Mitt Romney's choice of Paul Ryan provides many facets of analysis. Does this reflect the final step of extreme right wing domination of the GOP? Would Romney's decisions as President be subject to veto by the most radical element of the conservative movement? Would this just the first of many instance where, as Grover Norquist put is, Romney would just be an "autopen" for extreme right wing policies?
These are obviously important questions, but they all stem from an underlying assumption -- that the choice of Paul Ryan as the GOP's VP candidate harms Romney's chances of winning in November. I share this view. the main reason is Florida, a must win state for Romney. I can imagine victorious electoral maps for Romney where he loses Wisconsin or Iowa or Pennsylvania. I don;t see a winning Romney map where he loses Florida.
And the Ryan choice puts Romney's chances of winning Florida in extreme jeopardy. I'll explain why I think so on the flip.
Before moving to the Florida question, let's first consider Romney's options. The most talked about names were Tim Pawlenty, Rob Portman and Ryan. Pawlenty would have been the non-event choice, having virtually no impact whatsoever on the race. A nonentity. But nonentities do no harm. A Presidential candidate confident that the trajectory of the race would lead to victory would most likely choose this type of candidate.
Did Romney conclude he required a "game changer," much as McCain did when he rolled the dice and chose Sarah Palin? I think we can assume he did. And that calculus seems not only reasonable, but strongly indicated.
So, let's assume an outside the box pick was in order for Romney. The question then would be who? Ryan certainly was an impactful choice, and this choice has driven the news cycle or the past 4 days and almost certainly will to the Republican convention.
The question then is whether this impact helps or hurts Romney's campaign? On the plus side, it has largely stopped the grumbling and complaints from the extreme right wing. Their enthusiasm has been recharged. there is an argument to be made that the Ryan choice helps Romney in Wisconsin to some small degree (enough to tip the state? Does not seem likely.) But what of the other dynamics of the race?

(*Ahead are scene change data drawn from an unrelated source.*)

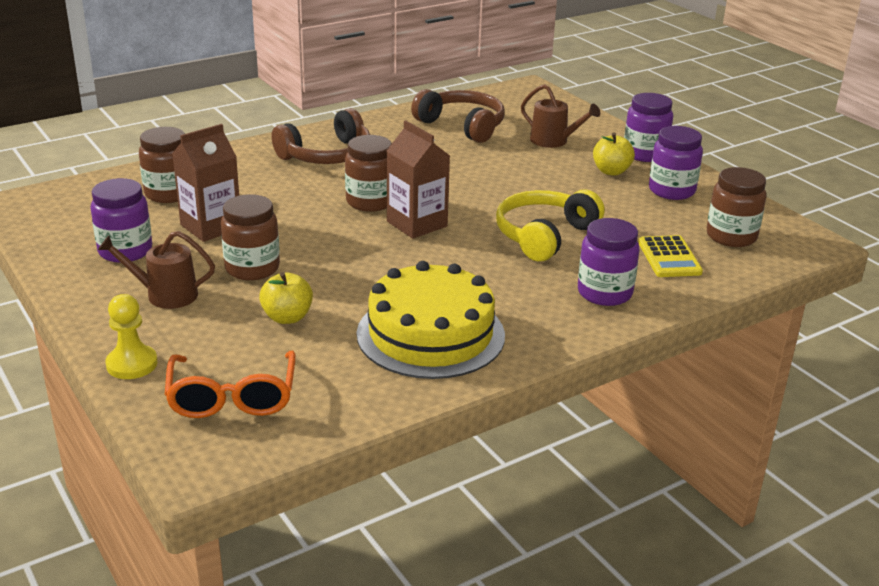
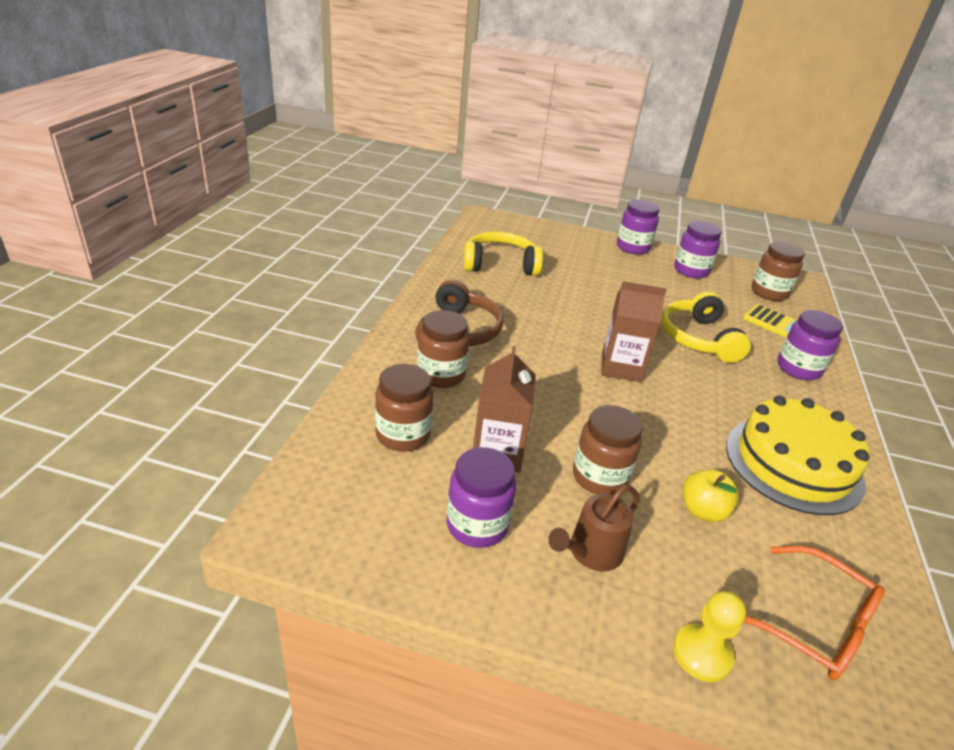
camera: 45 degrees left, 5 degrees up
brown jar [345,135,392,212] -> brown jar moved to [417,310,470,388]
brown headphones [411,89,505,143] -> yellow headphones [464,232,543,276]
brown watering can [521,84,600,148] -> none
yellow apple [593,133,635,176] -> none

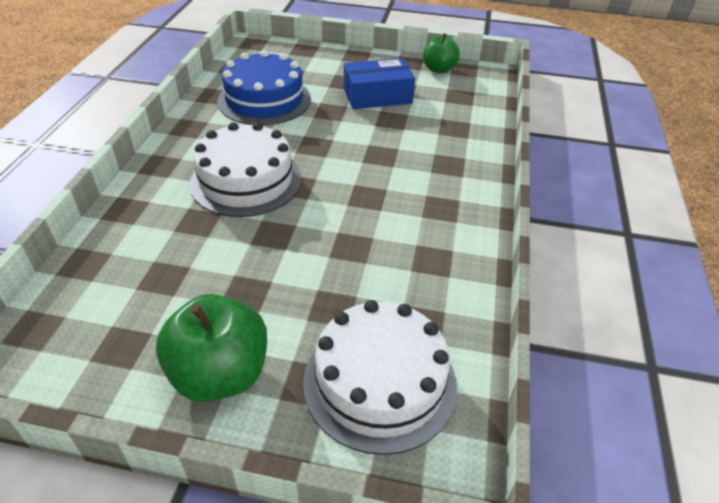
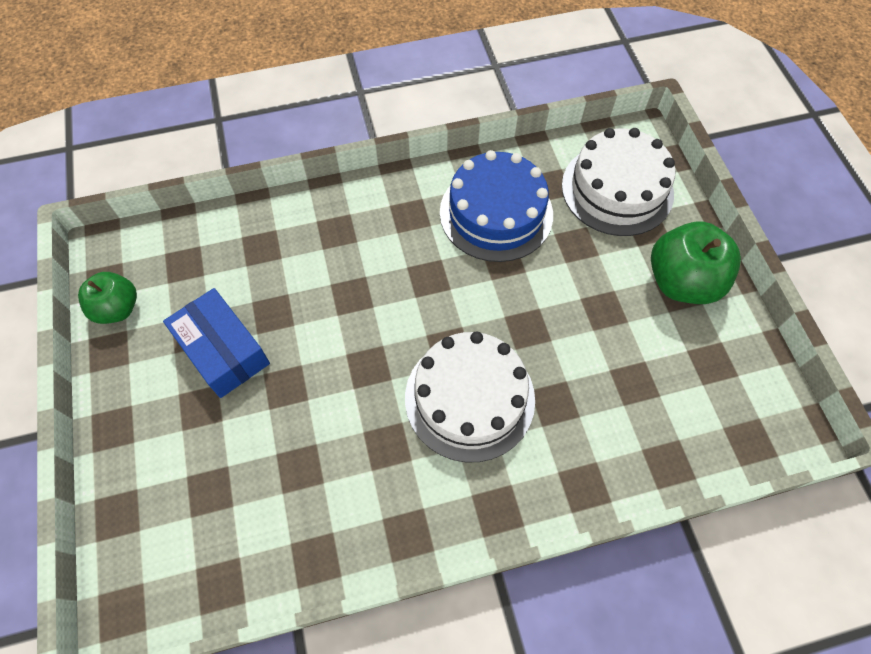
camera: 115 degrees left, 20 degrees up
blue cake [217,50,311,125] -> blue cake moved to [440,150,553,262]

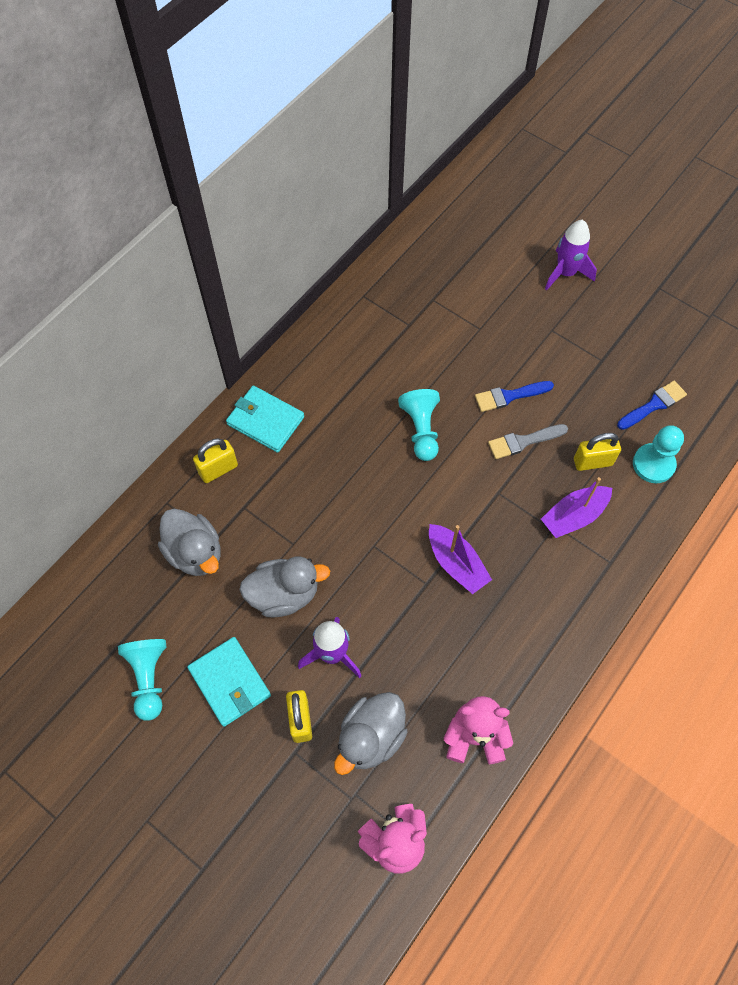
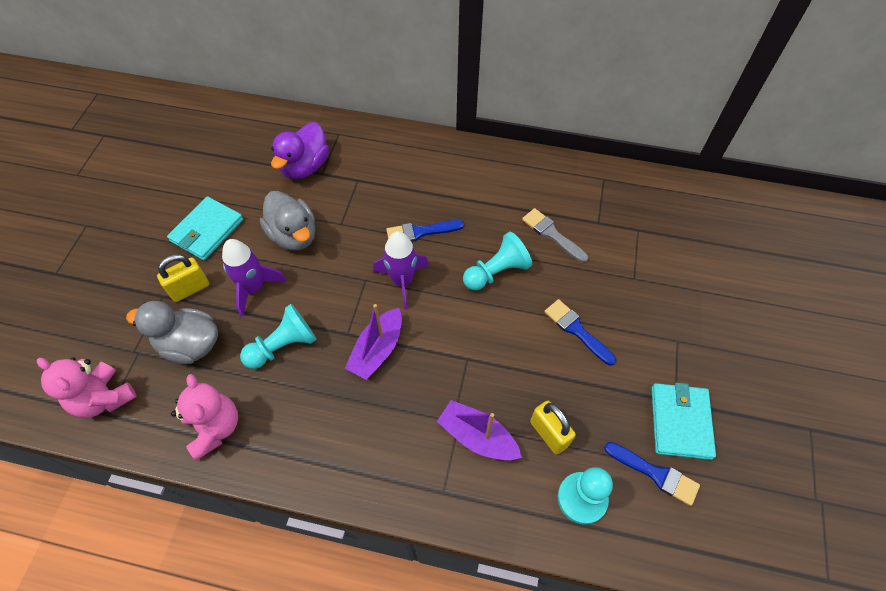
camera: 65 degrees right, 5 degrees down
turquoise pawn [118,639,166,721] -> turquoise pawn moved to [240,304,317,369]
grey duck [158,509,221,576] -> purple duck [271,122,329,179]
yellow padlock [193,438,238,483] -> none
turquoise wallet [226,386,304,453] -> turquoise wallet moved to [651,383,716,460]
grey brush [488,424,568,459] -> grey brush moved to [522,208,588,263]
purple rocket [545,220,597,291] -> purple rocket moved to [373,231,429,310]
none -> blue brush [386,220,464,242]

Paul Ryan's name is most associated with his budget plan, one of the most radical policy proposals we have ever seen from a major party in modern times. The 2010 version of the Ryan plan called for the elimination of the capital gains tax in its entirety. The result of such a policy would be that people like Mitt Romney would pay virtually no income taxes at all. This would certainly not help Romney's current struggle regarding his tax returns and the ongoing Democratic argument that Romney is the candidate for the rich who would enact policies that eviscerate government programs aimed at helping ordinary Americans in order to give even more to the rich. Let's mark this one down in the "not good for Romney" column.
Now about Florida. The Ryan choice is exceedingly bad for Romney's chances in Florida (because of his proposals to end Medicare as we know it and his championing of Bush's plans to privatize Social Security. Republicans, always vulnerable on Medicare and Social Security, are even more toxic on these issues when Ryan is involved), and thus threatens the entire Romney campaign. Romney simply can't win the election without Florida. I defy anyone to put together a plausible map for Romney winning the Presidency without Florida.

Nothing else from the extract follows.